*** TEXT EXCERPT Section Begins ***

Thursday, May 14, 2009

Reflecting on the past semester

I just want to end this blog with a short post about my thought on the semester.

In the end, I'm incredibly glad I took this class. A few semesters ago I took Fundamentals of Music, precisely because I knew absolutely nothing about music. (I mean, I didn't even know what a chord was.) It was a really satisfying experience, because even though most of the stuff I learned didn't really stick (it's impossible to actually memorize scales unless you're playing an instrument and using them all the time), I definitely gained an appreciation for music that I never would have expected.

I feel very similarly about this class. I wasn't planning on taking it originally- but I needed one more theater class and this was the one that fit into my schedule. (Sorry, I know that no teacher wants to hear that, but that's what happened!) I was a little hesitant at first, but now I'm really glad I ended up here. I gained an equivalent appreciation for art that I never would have thought possible. During my music class we had to listen to some pieces from an opera, and I absolutely hated them. I lamented to a friend that after all that, I still didn't "get" opera. She told me that she was a music major and she hated opera. You don't have to "get" the traditional stuff, or the stuff that snobby people like to analyze to pretend to be smart, and it's okay to think that some stuff is just plain stupid (of course, while remaining respectful of others' opinions). I've found the same to be true with art now that I've taken this class. I can still honestly think that Richard Diebenkorn's Ocean Park series is just plain stupid and have no idea why it's so famous and at the same time find some details of his work that really fascinates me and helps me even express myself.

*** TEXT EXCERPT Section Ends ***
*** SUPPLIED DATA Section Begins ***

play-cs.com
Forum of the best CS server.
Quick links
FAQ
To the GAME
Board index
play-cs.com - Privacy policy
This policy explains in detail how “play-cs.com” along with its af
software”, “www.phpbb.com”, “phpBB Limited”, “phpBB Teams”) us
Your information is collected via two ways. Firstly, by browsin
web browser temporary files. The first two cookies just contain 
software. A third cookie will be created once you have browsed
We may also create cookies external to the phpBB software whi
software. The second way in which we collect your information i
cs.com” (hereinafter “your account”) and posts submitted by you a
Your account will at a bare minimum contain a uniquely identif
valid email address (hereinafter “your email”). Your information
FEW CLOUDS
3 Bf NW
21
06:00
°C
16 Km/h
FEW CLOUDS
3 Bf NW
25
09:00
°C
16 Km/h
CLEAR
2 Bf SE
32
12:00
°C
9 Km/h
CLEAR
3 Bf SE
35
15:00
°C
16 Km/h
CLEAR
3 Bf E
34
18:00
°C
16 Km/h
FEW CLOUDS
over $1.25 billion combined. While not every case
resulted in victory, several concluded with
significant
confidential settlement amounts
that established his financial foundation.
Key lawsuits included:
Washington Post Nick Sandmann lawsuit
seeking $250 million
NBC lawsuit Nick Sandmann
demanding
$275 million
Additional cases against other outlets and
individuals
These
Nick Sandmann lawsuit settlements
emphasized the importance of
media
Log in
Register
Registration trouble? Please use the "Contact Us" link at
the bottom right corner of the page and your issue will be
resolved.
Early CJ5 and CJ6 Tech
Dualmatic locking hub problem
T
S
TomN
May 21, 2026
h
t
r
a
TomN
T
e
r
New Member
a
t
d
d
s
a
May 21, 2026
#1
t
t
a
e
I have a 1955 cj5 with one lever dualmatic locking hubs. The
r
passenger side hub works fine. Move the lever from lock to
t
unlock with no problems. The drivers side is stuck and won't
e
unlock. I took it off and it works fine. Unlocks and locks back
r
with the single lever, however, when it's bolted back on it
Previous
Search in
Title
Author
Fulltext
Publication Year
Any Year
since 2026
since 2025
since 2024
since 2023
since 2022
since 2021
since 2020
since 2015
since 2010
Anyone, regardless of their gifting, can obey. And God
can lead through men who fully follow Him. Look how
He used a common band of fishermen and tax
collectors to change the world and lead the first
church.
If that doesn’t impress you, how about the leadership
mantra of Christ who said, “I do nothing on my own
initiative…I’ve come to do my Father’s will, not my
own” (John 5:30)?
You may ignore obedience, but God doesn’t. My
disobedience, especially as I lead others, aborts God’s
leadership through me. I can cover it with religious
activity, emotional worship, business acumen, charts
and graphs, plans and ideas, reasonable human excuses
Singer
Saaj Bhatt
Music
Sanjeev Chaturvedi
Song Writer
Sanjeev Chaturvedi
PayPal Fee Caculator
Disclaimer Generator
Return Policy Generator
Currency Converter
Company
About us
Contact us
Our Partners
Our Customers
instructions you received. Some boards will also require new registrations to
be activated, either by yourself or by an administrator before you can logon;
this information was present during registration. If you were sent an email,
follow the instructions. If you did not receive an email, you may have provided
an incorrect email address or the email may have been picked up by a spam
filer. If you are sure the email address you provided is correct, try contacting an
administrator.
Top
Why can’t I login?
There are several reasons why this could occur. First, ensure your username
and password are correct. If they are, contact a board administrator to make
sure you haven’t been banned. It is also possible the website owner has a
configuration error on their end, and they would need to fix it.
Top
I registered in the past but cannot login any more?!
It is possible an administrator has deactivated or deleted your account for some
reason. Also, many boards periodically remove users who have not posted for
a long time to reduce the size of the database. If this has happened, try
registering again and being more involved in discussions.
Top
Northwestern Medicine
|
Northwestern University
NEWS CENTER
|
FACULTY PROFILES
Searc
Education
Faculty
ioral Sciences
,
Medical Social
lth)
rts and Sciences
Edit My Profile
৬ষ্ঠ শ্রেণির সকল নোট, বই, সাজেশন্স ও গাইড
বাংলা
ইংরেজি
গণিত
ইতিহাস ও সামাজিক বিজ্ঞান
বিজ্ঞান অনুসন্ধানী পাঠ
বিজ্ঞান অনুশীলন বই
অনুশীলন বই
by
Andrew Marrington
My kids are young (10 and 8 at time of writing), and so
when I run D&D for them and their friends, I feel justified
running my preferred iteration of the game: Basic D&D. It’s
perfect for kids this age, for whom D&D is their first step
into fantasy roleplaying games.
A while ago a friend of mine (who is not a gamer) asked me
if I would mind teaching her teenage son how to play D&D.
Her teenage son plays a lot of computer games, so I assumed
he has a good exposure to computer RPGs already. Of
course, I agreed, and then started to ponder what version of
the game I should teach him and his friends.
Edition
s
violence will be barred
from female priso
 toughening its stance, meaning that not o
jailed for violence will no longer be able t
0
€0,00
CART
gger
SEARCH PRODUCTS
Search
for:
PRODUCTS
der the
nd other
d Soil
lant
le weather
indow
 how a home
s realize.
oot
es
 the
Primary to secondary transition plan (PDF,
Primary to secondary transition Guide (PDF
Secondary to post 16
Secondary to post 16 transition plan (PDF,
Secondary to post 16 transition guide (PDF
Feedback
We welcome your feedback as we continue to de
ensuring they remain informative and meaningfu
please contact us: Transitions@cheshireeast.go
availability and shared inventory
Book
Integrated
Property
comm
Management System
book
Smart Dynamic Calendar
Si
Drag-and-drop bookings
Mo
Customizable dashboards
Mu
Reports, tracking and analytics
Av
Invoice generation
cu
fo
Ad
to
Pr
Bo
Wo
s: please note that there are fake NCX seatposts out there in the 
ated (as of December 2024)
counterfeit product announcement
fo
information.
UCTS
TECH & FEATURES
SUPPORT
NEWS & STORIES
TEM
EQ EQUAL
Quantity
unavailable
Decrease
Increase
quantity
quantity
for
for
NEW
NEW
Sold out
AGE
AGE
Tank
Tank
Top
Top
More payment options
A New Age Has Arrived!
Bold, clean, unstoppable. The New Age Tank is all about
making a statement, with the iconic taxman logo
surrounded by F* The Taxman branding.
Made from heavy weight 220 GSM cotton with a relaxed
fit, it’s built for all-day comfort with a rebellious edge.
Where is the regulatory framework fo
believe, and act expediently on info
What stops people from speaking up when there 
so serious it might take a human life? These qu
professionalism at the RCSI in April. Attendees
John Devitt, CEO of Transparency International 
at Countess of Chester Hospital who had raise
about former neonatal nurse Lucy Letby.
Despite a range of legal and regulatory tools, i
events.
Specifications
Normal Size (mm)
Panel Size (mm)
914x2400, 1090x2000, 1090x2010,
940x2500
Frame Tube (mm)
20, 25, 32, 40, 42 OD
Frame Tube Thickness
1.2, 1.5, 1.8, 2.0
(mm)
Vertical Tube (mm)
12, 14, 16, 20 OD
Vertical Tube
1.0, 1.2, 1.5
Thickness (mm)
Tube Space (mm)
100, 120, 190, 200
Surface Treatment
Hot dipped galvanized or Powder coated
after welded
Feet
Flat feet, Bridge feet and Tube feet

*** SUPPLIED DATA Section Ends ***

**DIRECTIONS**
1 – List every remark set in parentheses in the blog post reflecting on the past semester, in the order in which they appear.
2 – Write out the portion of the blog post reflecting on the past semester starting at "I just want" and ending at "would have expected.".

**SOLVED PROBLEMS**
1 –
1. I mean, I didn't even know what a chord was.
2. it's impossible to actually memorize scales unless you're playing an instrument and using them all the time
3. Sorry, I know that no teacher wants to hear that, but that's what happened!
4. of course, while remaining respectful of others' opinions

2 –
I just want to end this blog with a short post about my thought on the semester.

In the end, I'm incredibly glad I took this class. A few semesters ago I took Fundamentals of Music, precisely because I knew absolutely nothing about music. (I mean, I didn't even know what a chord was.) It was a really satisfying experience, because even though most of the stuff I learned didn't really stick (it's impossible to actually memorize scales unless you're playing an instrument and using them all the time), I definitely gained an appreciation for music that I never would have expected.